> [Given data]:
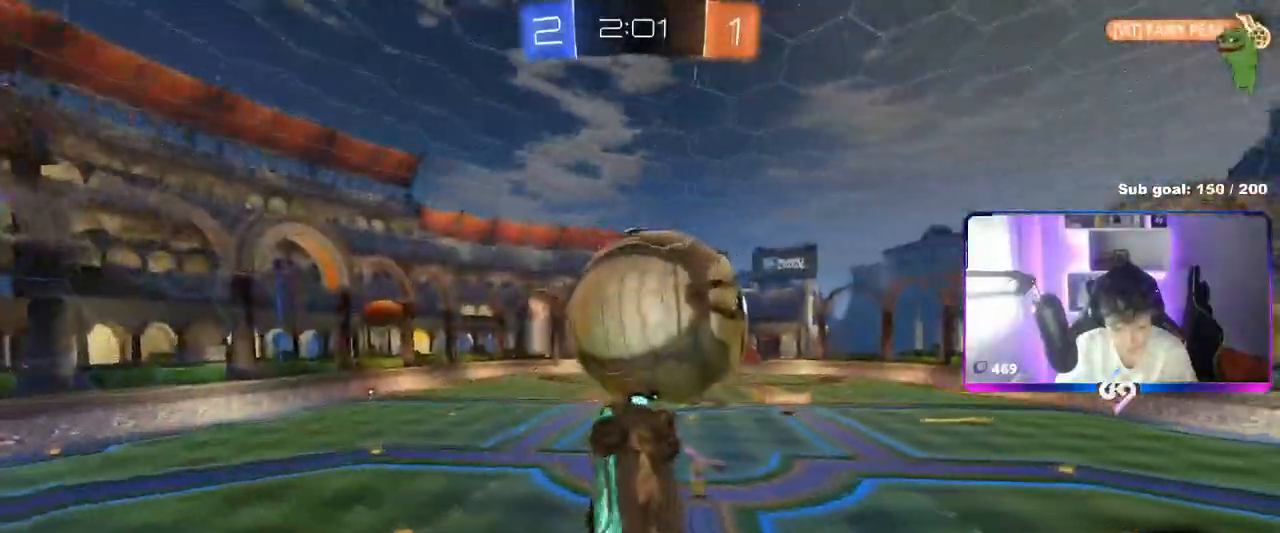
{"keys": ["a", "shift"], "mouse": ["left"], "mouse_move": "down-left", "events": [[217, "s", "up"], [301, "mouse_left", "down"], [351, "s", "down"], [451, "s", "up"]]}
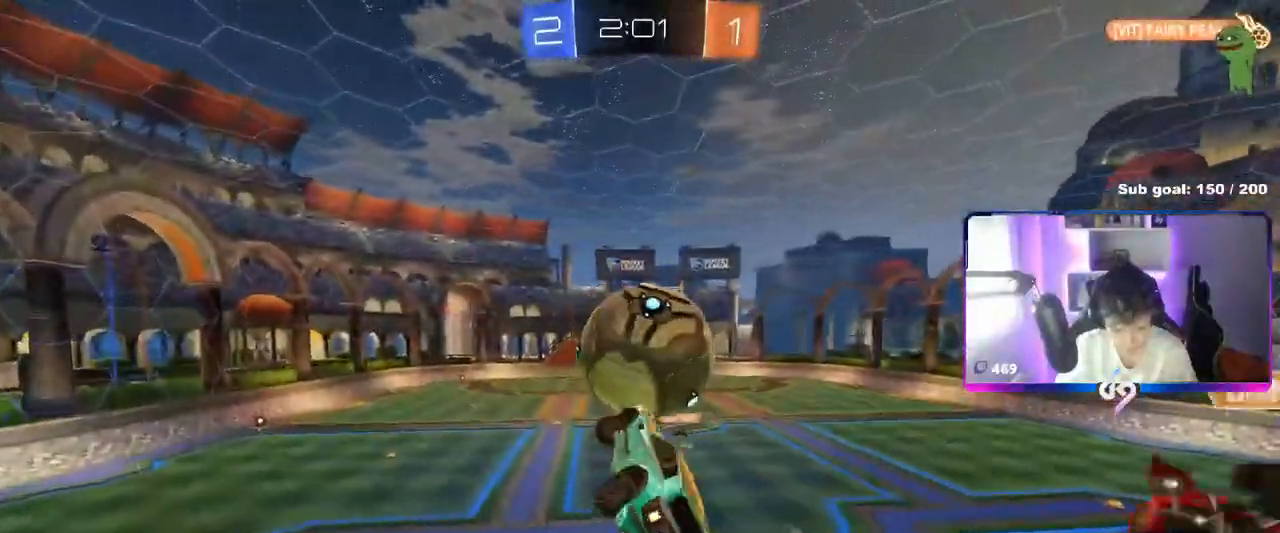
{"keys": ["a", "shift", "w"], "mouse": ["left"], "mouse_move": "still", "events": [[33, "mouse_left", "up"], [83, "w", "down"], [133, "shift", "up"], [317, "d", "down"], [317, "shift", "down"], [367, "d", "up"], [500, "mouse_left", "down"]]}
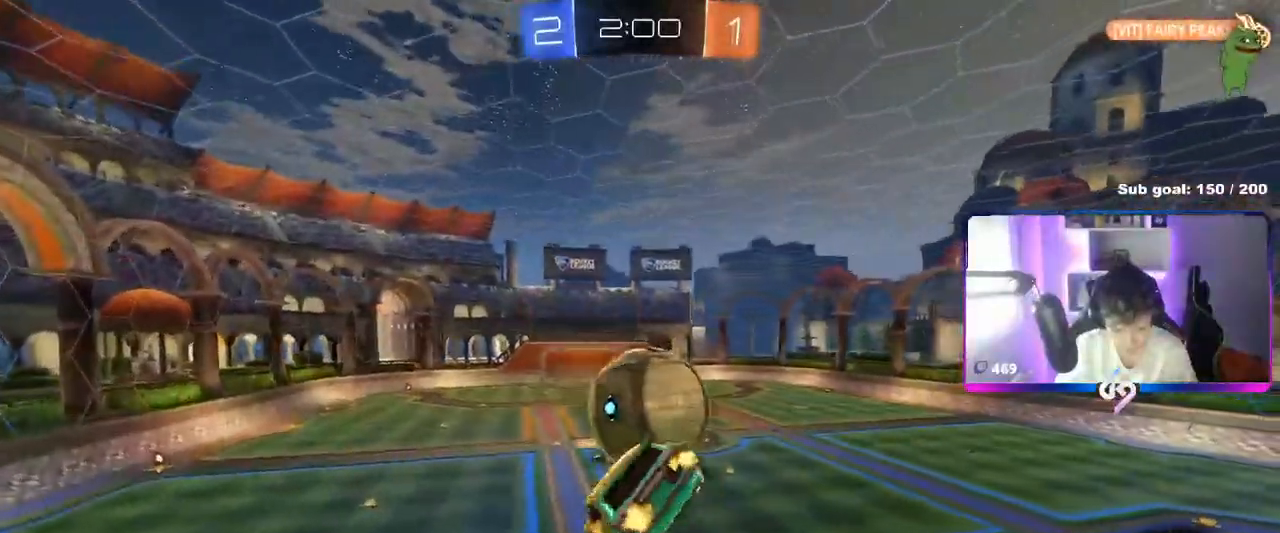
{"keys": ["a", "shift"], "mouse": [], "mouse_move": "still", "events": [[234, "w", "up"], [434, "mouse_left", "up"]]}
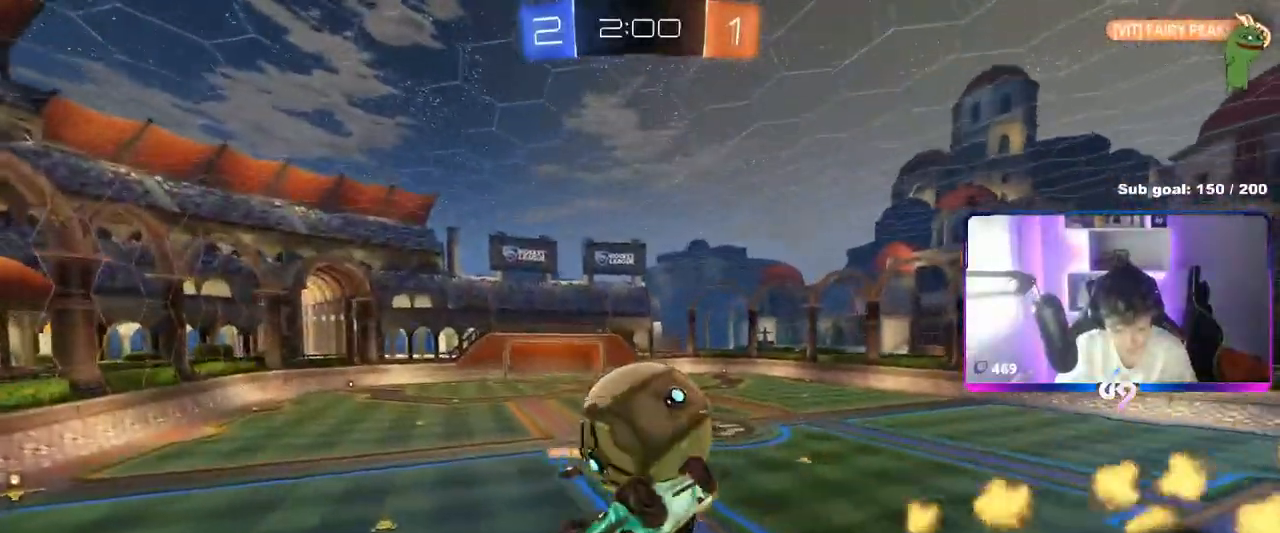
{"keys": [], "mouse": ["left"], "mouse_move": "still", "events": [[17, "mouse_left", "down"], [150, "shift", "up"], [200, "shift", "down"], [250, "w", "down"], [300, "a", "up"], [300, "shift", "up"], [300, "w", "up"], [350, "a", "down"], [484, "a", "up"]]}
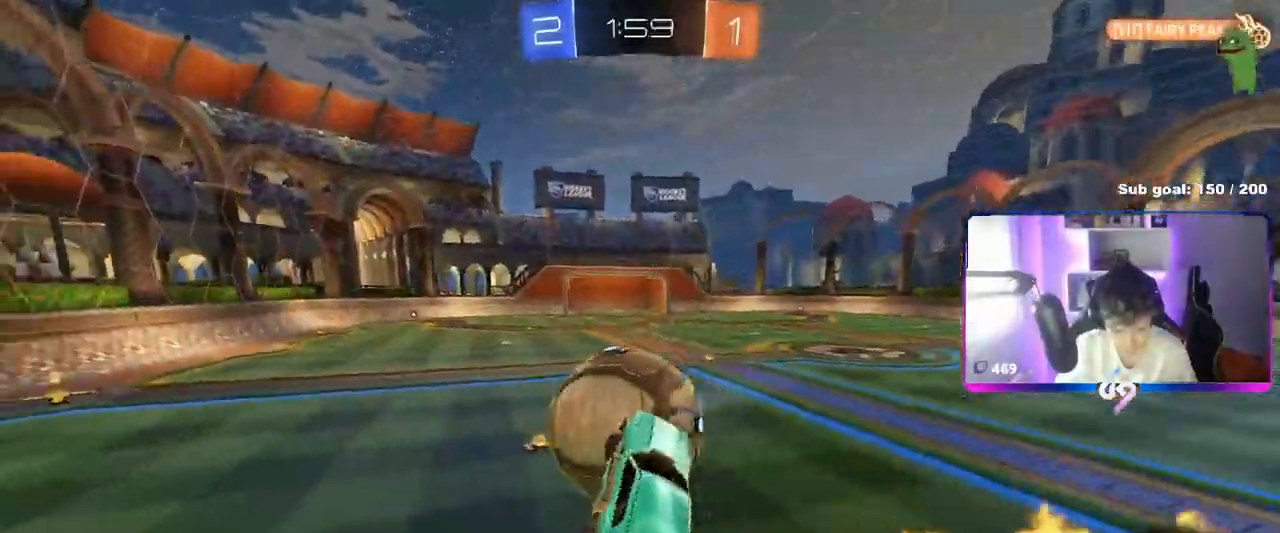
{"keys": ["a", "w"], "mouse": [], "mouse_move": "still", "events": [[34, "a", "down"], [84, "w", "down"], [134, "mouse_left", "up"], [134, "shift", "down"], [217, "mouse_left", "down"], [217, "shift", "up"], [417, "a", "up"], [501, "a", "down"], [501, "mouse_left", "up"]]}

> [Task details]: With the images excluded, all entries are to be given again exactly.

> [Reply]:
{"keys": ["a", "shift"], "mouse": ["left"], "mouse_move": "down-left", "events": [[217, "s", "up"], [301, "mouse_left", "down"], [351, "s", "down"], [451, "s", "up"]]}
{"keys": ["a", "shift", "w"], "mouse": ["left"], "mouse_move": "still", "events": [[33, "mouse_left", "up"], [83, "w", "down"], [133, "shift", "up"], [317, "d", "down"], [317, "shift", "down"], [367, "d", "up"], [500, "mouse_left", "down"]]}
{"keys": ["a", "shift"], "mouse": [], "mouse_move": "still", "events": [[234, "w", "up"], [434, "mouse_left", "up"]]}
{"keys": [], "mouse": ["left"], "mouse_move": "still", "events": [[17, "mouse_left", "down"], [150, "shift", "up"], [200, "shift", "down"], [250, "w", "down"], [300, "a", "up"], [300, "shift", "up"], [300, "w", "up"], [350, "a", "down"], [484, "a", "up"]]}
{"keys": ["a", "w"], "mouse": [], "mouse_move": "still", "events": [[34, "a", "down"], [84, "w", "down"], [134, "mouse_left", "up"], [134, "shift", "down"], [217, "mouse_left", "down"], [217, "shift", "up"], [417, "a", "up"], [501, "a", "down"], [501, "mouse_left", "up"]]}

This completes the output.